How reliable is the Dutch power supply? This is something that most organizations never consider. And if they do, their answer is probably ‘stable enough’. The Dutch electricity network is known for its high reliability! Even so, there are occasional fluctuations. And as the Jeroen Bosch Hospital in Den Bosch discovered, small deviations can have large impacts. Entire systems could and did shut down. How was that possible? More importantly, how could a repeat of that situation be prevented? Our assessment (a first!) provided answers.
Rest assured, by and large the Dutch power supply truly is stable. Even so, small fluctuations in the high and medium voltage range occur more frequently than most people think. For the average business this is of no consequence and they can keep conducting business as usual. But a hospital is different. The Jeroen Bosch Hospital in Den Bosch recognized this, took precautions, and connected its critical medical equipment to an emergency power supply. Minor disruptions and deviations in the power supply could still shut down other systems, though, and the effects would ripple out. In one instance, the air treatment and other control systems had to be restarted. The result: a down time of several hours and cases of postponed medical treatment.
Overzealous transfer switches
The electrical 10 kV power supply employed at the hospital consisted two main distributors: one for critical equipment and one for all other systems.
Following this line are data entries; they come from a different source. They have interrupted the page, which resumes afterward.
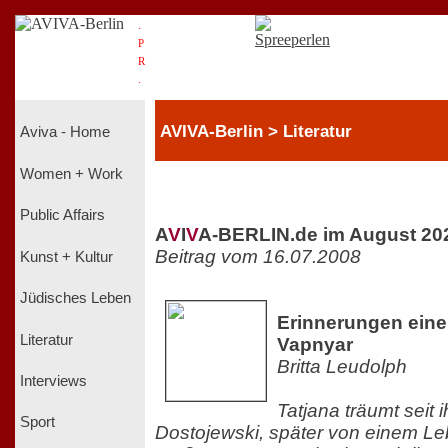
.
P
R
.
AVIVA-Berlin > Literatur
Aviva - Home
Women + Work
Public Affairs
A
V
I
V
A-BERLIN.de im August 20
Beitrag vom 16.07.2008
Kunst + Kultur
Jüdisches Leben
Erinnerungen eine
Literatur
Vapnyar
Britta Leudolph
Interviews
Tatjana träumt seit 
Sport
Dostojewski, später von einem L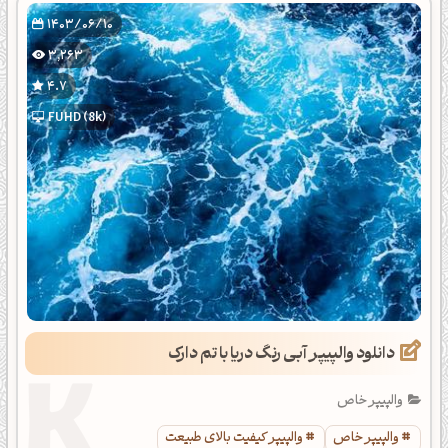
1403/06/10
3,263
4.7
FUHD (8k)
دانلود والپیپر آبی رنگ دریا با تم دارک
والپیپر خاص
والپیپر خاص
والپیپر کیفیت بالای طبیعت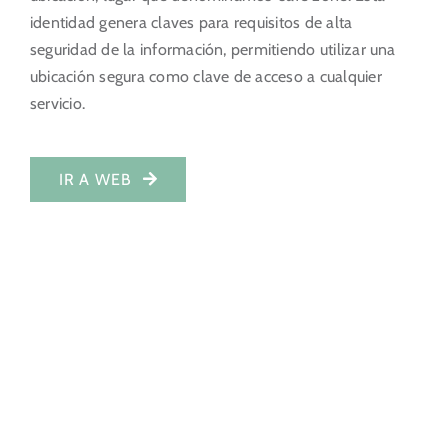
identidad genera claves para requisitos de alta
Portal del Inversor
seguridad de la información, permitiendo utilizar una
ubicación segura como clave de acceso a cualquier
ES
servicio.
IR A WEB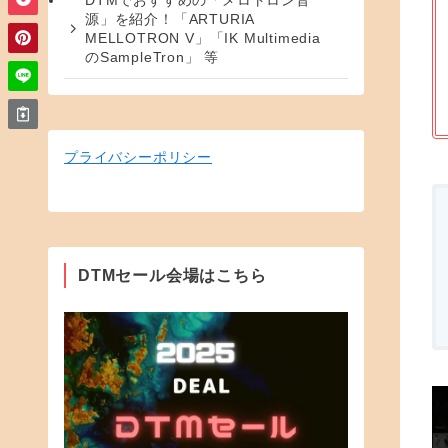
DTMでおすすめの「メロトロン音
源」を紹介！「ARTURIA
MELLOTRON V」「IK Multimedia
のSampleTron」 等
プライバシーポリシー
DTMセール会場はこちら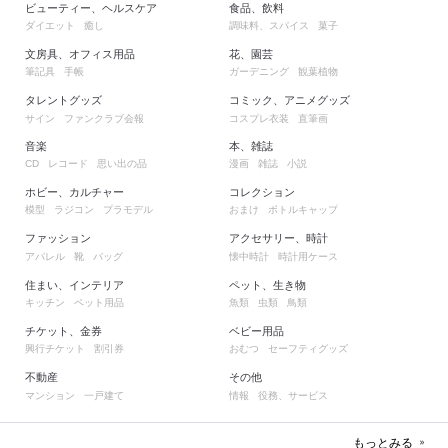
ビューティー、ヘルスケア
食品、飲料
ダイエット
癒し
調味料、スパイス
菓子
文房具、オフィス用品
花、園芸
筆記具
手帳
ガーデニング
観葉植物
タレントグッズ
コミック、アニメグッズ
サイン
ファンクラブ会報
コスプレ衣装
直筆画
音楽
本、雑誌
レコード
思い出の品
漫画
雑誌
小説
CD
ホビー、カルチャー
コレクション
模型
ラジコン
プラモデル
おまけ
ボトルキャップ
ファッション
アクセサリー、時計
アパレル
靴
バッグ
懐中時計
時計用ケース
住まい、インテリア
ペット、生き物
キッチン
ペット用品
魚類
虫類
鳥類
チケット、金券
ベビー用品
興行チケット
割引券
おむつ
セーフティグッズ
不動産
その他
マンション
一戸建て
情報
役務、サービス
もっとみる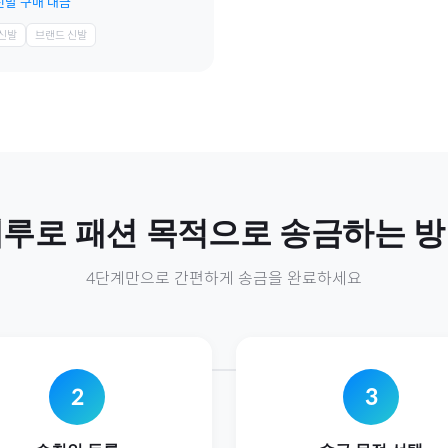
신발 구매 대금
 신발
브랜드 신발
페루
로
패션
목적으로 송금하는 
4단계만으로 간편하게 송금을 완료하세요
2
3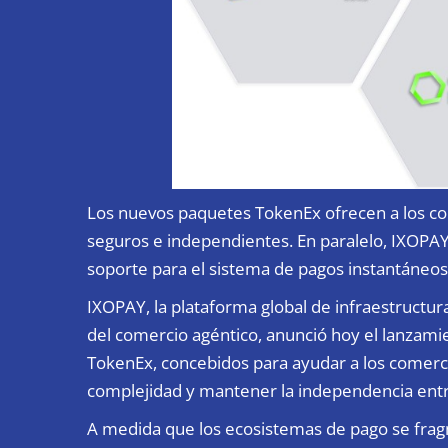
Los nuevos paquetes TokenEx ofrecen a los com
seguros e independientes. En paralelo, IXOPA
soporte para el sistema de pagos instantáneos 
IXOPAY, la plataforma global de infraestructur
del comercio agéntico, anunció hoy el lanzami
TokenEx, concebidos para ayudar a los comercio
complejidad y mantener la independencia ent
A medida que los ecosistemas de pago se fr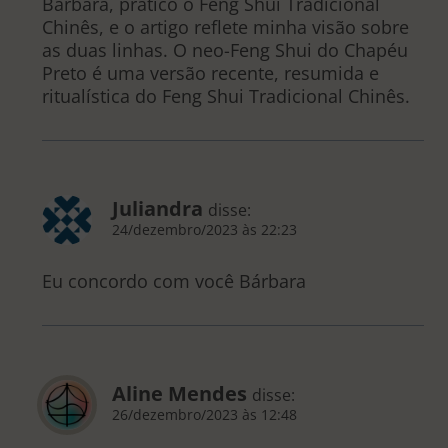
Barbara, pratico o Feng Shui Tradicional
Chinês, e o artigo reflete minha visão sobre
as duas linhas. O neo-Feng Shui do Chapéu
Preto é uma versão recente, resumida e
ritualística do Feng Shui Tradicional Chinês.
Juliandra
disse:
24/dezembro/2023 às 22:23
Eu concordo com você Bárbara
Aline Mendes
disse:
26/dezembro/2023 às 12:48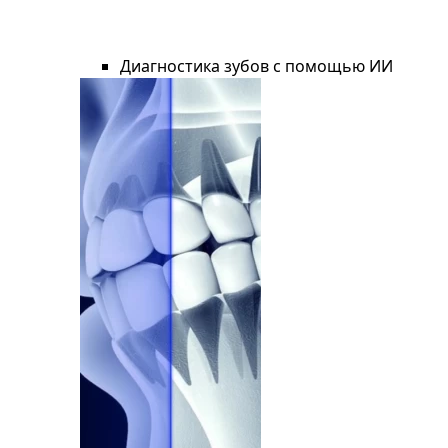
Диагностика зубов с помощью ИИ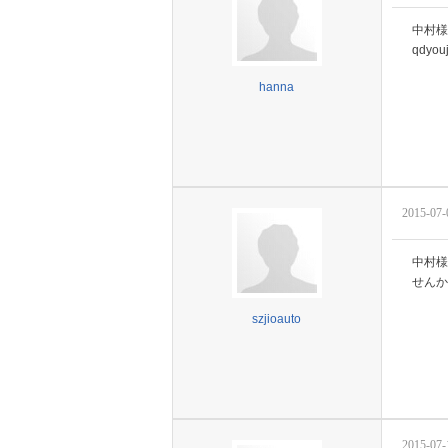
中村様
qdyou
hanna
2015-07-
中村様
せんか
szjioauto
2015-07-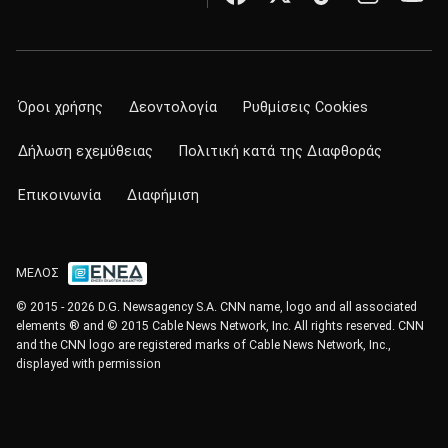
Όροι χρήσης
Δεοντολογία
Ρυθμίσεις Cookies
Δήλωση εχεμύθειας
Πολιτική κατά της Διαφθοράς
Επικοινωνία
Διαφήμιση
ΜΕΛΟΣ
© 2015 - 2026 D.G. Newsagency S.A. CNN name, logo and all associated
elements ® and © 2015 Cable News Network, Inc. All rights reserved. CNN
and the CNN logo are registered marks of Cable News Network, Inc.,
displayed with permission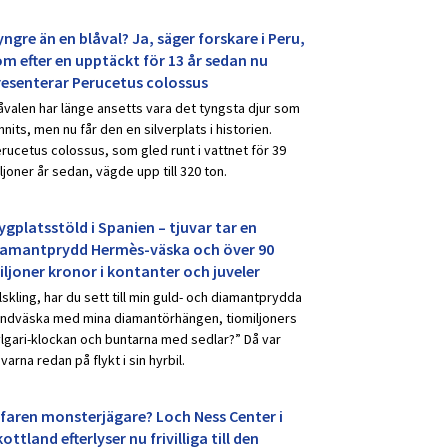
ngre än en blåval? Ja, säger forskare i Peru,
om efter en upptäckt för 13 år sedan nu
resenterar Perucetus colossus
åvalen har länge ansetts vara det tyngsta djur som
nnits, men nu får den en silverplats i historien.
rucetus colossus, som gled runt i vattnet för 39
ljoner år sedan, vägde upp till 320 ton.
ygplatsstöld i Spanien – tjuvar tar en
iamantprydd Hermès-väska och över 90
iljoner kronor i kontanter och juveler
lskling, har du sett till min guld- och diamantprydda
ndväska med mina diamantörhängen, tiomiljoners
lgari-klockan och buntarna med sedlar?” Då var
uvarna redan på flykt i sin hyrbil.
rfaren monsterjägare? Loch Ness Center i
ottland efterlyser nu frivilliga till den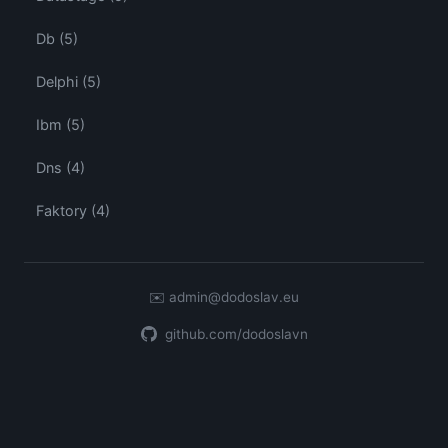
Db (5)
Delphi (5)
Ibm (5)
Dns (4)
Faktory (4)
✉️
admin@dodoslav.eu
github.com/dodoslavn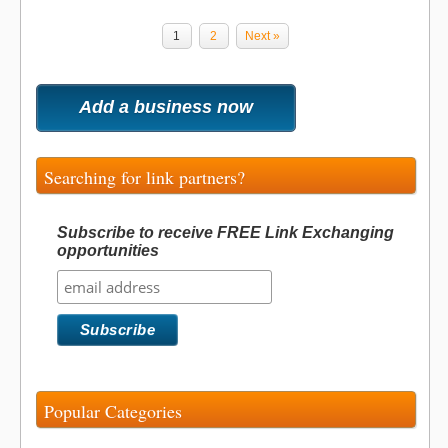
1
2
Next »
Add a business now
Searching for link partners?
Subscribe to receive FREE Link Exchanging
opportunities
Popular Categories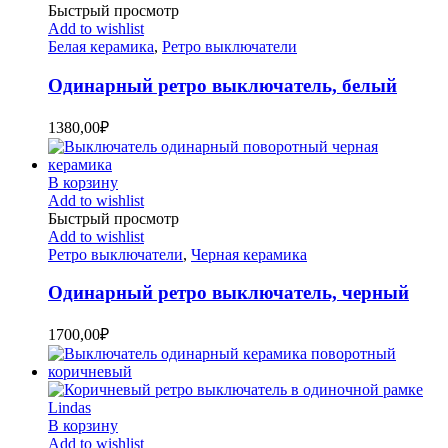
Быстрый просмотр
Add to wishlist
Белая керамика
,
Ретро выключатели
Одинарный ретро выключатель, белый
1380,00
₽
В корзину
Add to wishlist
Быстрый просмотр
Add to wishlist
Ретро выключатели
,
Черная керамика
Одинарный ретро выключатель, черный
1700,00
₽
В корзину
Add to wishlist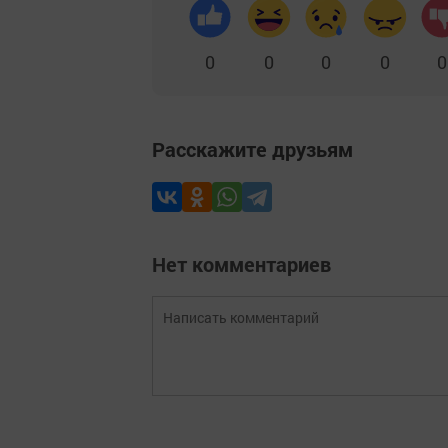
0
0
0
0
0
Расскажите друзьям
Нет комментариев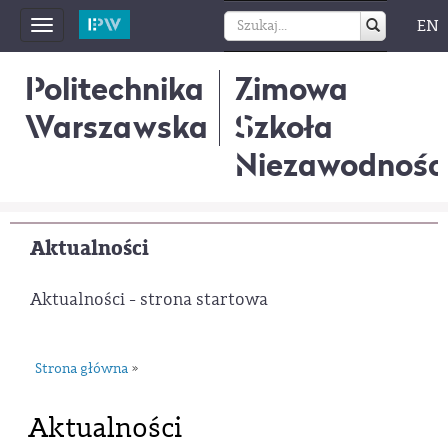
EN
Toggle
navigation
Politechnika
Zimowa
Warszawska
Szkoła
Niezawodnośc
Aktualności
Aktualności - strona startowa
Strona główna
»
Aktualności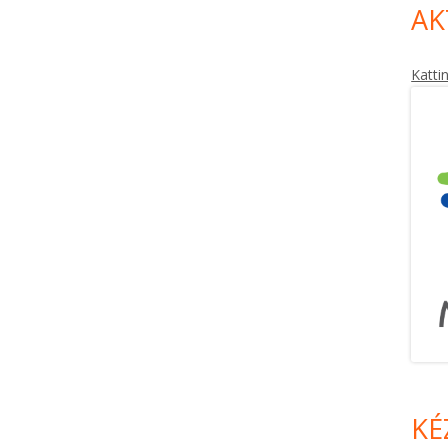
AK
Katti
KÉ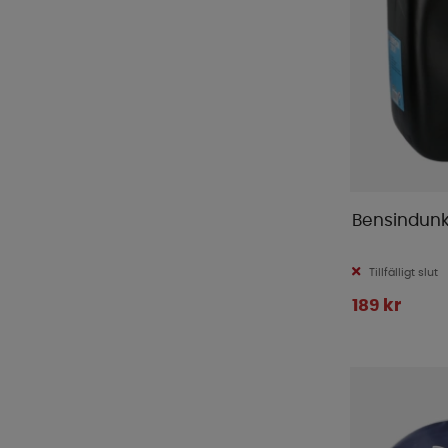
Bensindunk
Tillfälligt slut
189 kr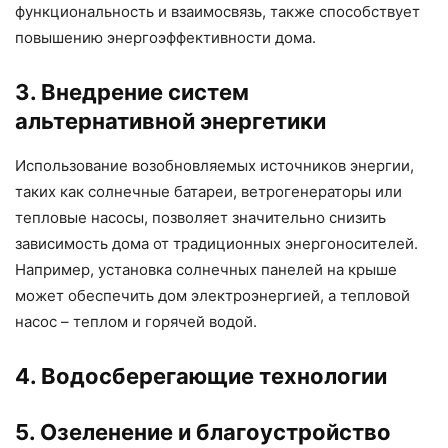
функциональность и взаимосвязь, также способствует
повышению энергоэффективности дома.
3. Внедрение систем
альтернативной энергетики
Использование возобновляемых источников энергии,
таких как солнечные батареи, ветрогенераторы или
тепловые насосы, позволяет значительно снизить
зависимость дома от традиционных энергоносителей.
Например, установка солнечных панелей на крыше
может обеспечить дом электроэнергией, а тепловой
насос – теплом и горячей водой.
4. Водосберегающие технологии
5. Озеленение и благоустройство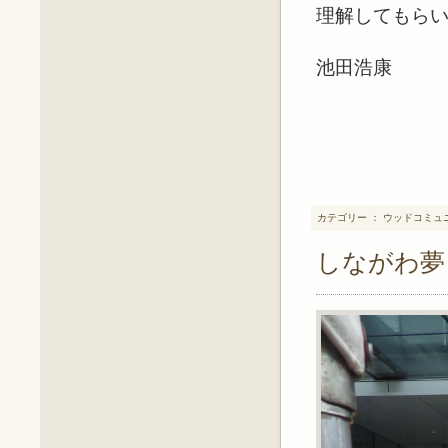
理解してもら
池田浩康
カテゴリー ： ウッドコミュ
しながわ夢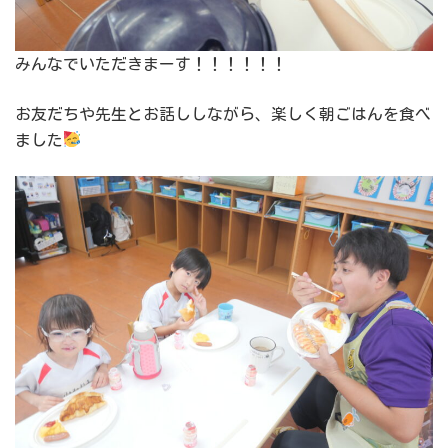
みんなでいただきまーす！！！！！！
お友だちや先生とお話ししながら、楽しく朝ごはんを食べ
ました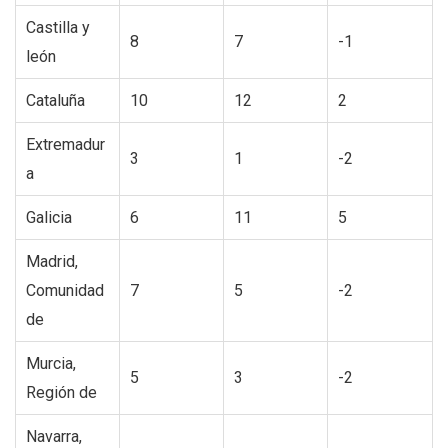
Castilla y
8
7
-1
león
Cataluña
10
12
2
Extremadur
3
1
-2
a
Galicia
6
11
5
Madrid,
Comunidad
7
5
-2
de
Murcia,
5
3
-2
Región de
Navarra,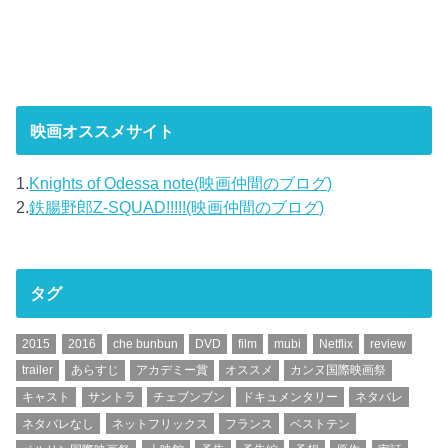
映画オススメサイト
1.
Knights of Odessa note(映画仲間のブログ)
2.
鉄腸野郎Z-SQUAD!!!!!(映画仲間のブログ)
タグ
2015
2016
che bunbun
DVD
film
mubi
Netflix
review
trailer
あらすじ
アカデミー賞
オススメ
カンヌ国際映画祭
キャスト
サントラ
チェブンブン
ドキュメンタリー
ネタバレ
ネタバレなし
ネットフリックス
フランス
ベストテン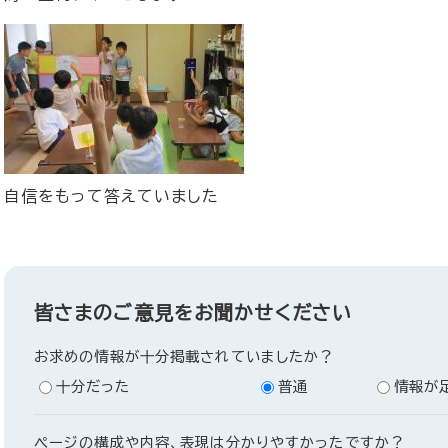
自信をもって答えていました
皆さまのご意見をお聞かせください
お求めの情報が十分掲載されていましたか？
十分だった
普通
情報が
ページの構成や内容、表現は分かりやすかったですか？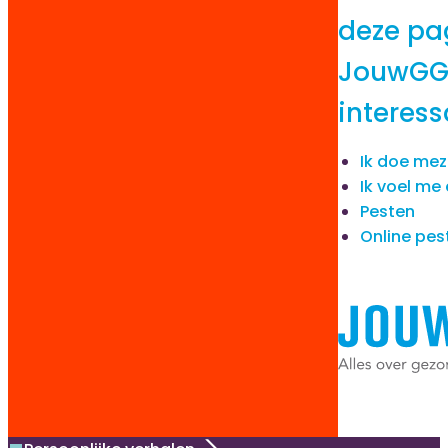
deze pa
JouwGG
interess
Ik doe meze
Ik voel m
Pesten
Online pes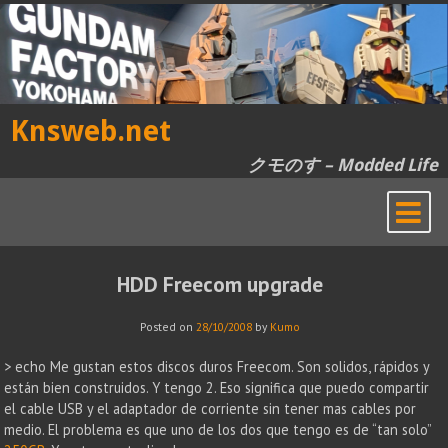
Skip
to
content
Knsweb.net
クモのす – Modded Life
HDD Freecom upgrade
Posted on
28/10/2008
by
Kumo
> echo Me gustan estos discos duros Freecom. Son solidos, rápidos y
están bien construidos. Y tengo 2. Eso significa que puedo compartir
el cable USB y el adaptador de corriente sin tener mas cables por
medio. El problema es que uno de los dos que tengo es de “tan solo”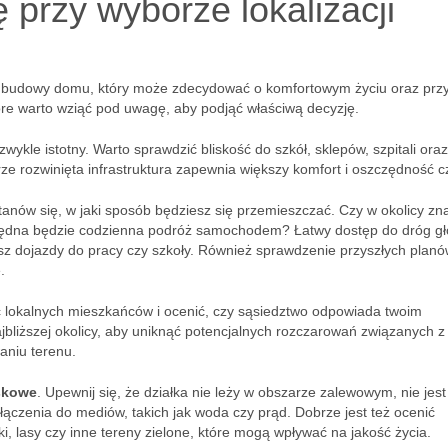
przy wyborze lokalizacji
sie budowy domu, który może zdecydować o komfortowym życiu oraz przy
tóre warto wziąć pod uwagę, aby podjąć właściwą decyzję.
zwykle istotny. Warto sprawdzić bliskość do szkół, sklepów, szpitali ora
ze rozwinięta infrastruktura zapewnia większy komfort i oszczędność c
tanów się, w jaki sposób będziesz się przemieszczać. Czy w okolicy zn
iezbędna będzie codzienna podróż samochodem? Łatwy dostęp do dróg g
jesz dojazdy do pracy czy szkoły. Również sprawdzenie przyszłych plan
.
 lokalnych mieszkańców i ocenić, czy sąsiedztwo odpowiada twoim
jbliższej okolicy, aby uniknąć potencjalnych rozczarowań związanych z
aniu terenu.
skowe
. Upewnij się, że działka nie leży w obszarze zalewowym, nie jest
łączenia do mediów, takich jak woda czy prąd. Dobrze jest też ocenić
ki, lasy czy inne tereny zielone, które mogą wpływać na jakość życia.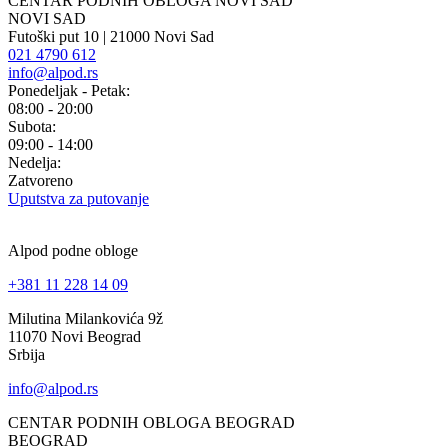
CENTAR PODNIH OBLOGA NOVI SAD
NOVI SAD
Futoški put 10 | 21000 Novi Sad
021 4790 612
info@alpod.rs
Ponedeljak - Petak:
08:00 - 20:00
Subota:
09:00 - 14:00
Nedelja:
Zatvoreno
Uputstva za putovanje
Alpod podne obloge
+381 11 228 14 09
Milutina Milankovića 9ž
11070 Novi Beograd
Srbija
info@alpod.rs
CENTAR PODNIH OBLOGA BEOGRAD
BEOGRAD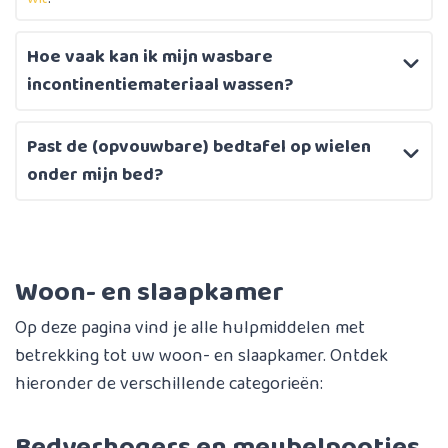
Hoe vaak kan ik mijn wasbare
incontinentiemateriaal wassen?
Past de (opvouwbare) bedtafel op wielen
onder mijn bed?
Woon- en slaapkamer
Op deze pagina vind je alle hulpmiddelen met
betrekking tot uw woon- en slaapkamer. Ontdek
hieronder de verschillende categorieën:
Bedverhogers en meubelpootjes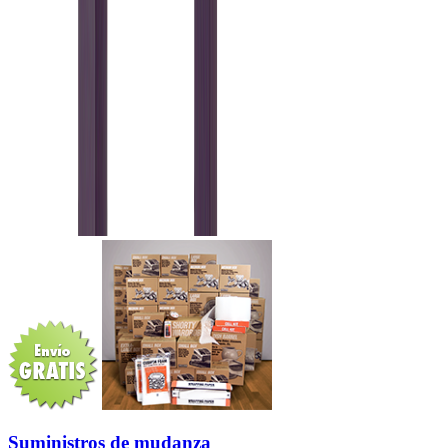
Suministros de mudanza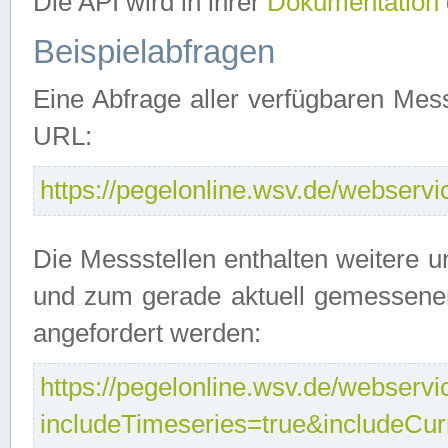
Die API wird in ihrer
Dokumentation
Beispielabfragen
Eine Abfrage aller verfügbaren Mes
URL:
https://pegelonline.wsv.de/webservic
Die Messstellen enthalten weitere u
und zum gerade aktuell gemessene
angefordert werden:
https://pegelonline.wsv.de/webservic
includeTimeseries=true&includeCu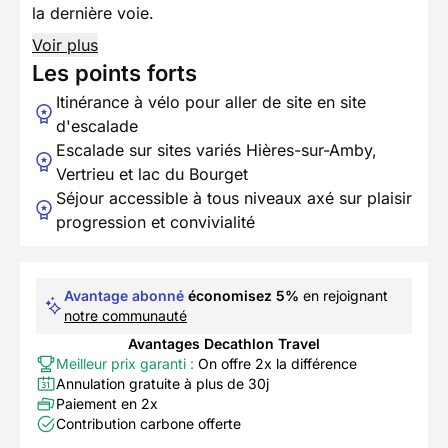
la dernière voie.
Voir plus
Les points forts
Itinérance à vélo pour aller de site en site
d'escalade
Escalade sur sites variés Hières-sur-Amby,
Vertrieu et lac du Bourget
Séjour accessible à tous niveaux axé sur plaisir
progression et convivialité
Avantage abonné
économisez 5%
en rejoignant
notre communauté
Avantages Decathlon Travel
Meilleur prix garanti :
On offre 2x la différence
Annulation gratuite à plus de 30j
Paiement en 2x
Contribution carbone offerte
The voltage was constantly measured by transfer switches that were connected to the central PLC. And although the transfer switches were operating within specs, they were unable to differentiate minor issues and genuine hazards, based on the duration and magnitude of a surge or sag. As a result, the switch would occasionally cut off grid power due to sags that should have been within a tolerance envelope. We added some logic to the transfer switch so that it could properly classify ensuing issues. Our solution was to use a universal 10% setting (within the parameters of all connected equipment) in combination with a time delay. That is, don’t disconnect for very brief voltage sags (under 1 second) that are under 10%. Otherwise switch to backup power. Ben van der Linden, Technical Service Coordinator at the Jeroen Bosch Hospital, is pleased with the results of the power assessment and, more importantly, with the improvements that became possible: “Power sags were giving us problems several times per year. Together with Energy Solutions Center and Schneider Electric we finally found out why. We’re very happy with the advice they provided, as we could finally fix the problem. And it hasn’t occurred since.”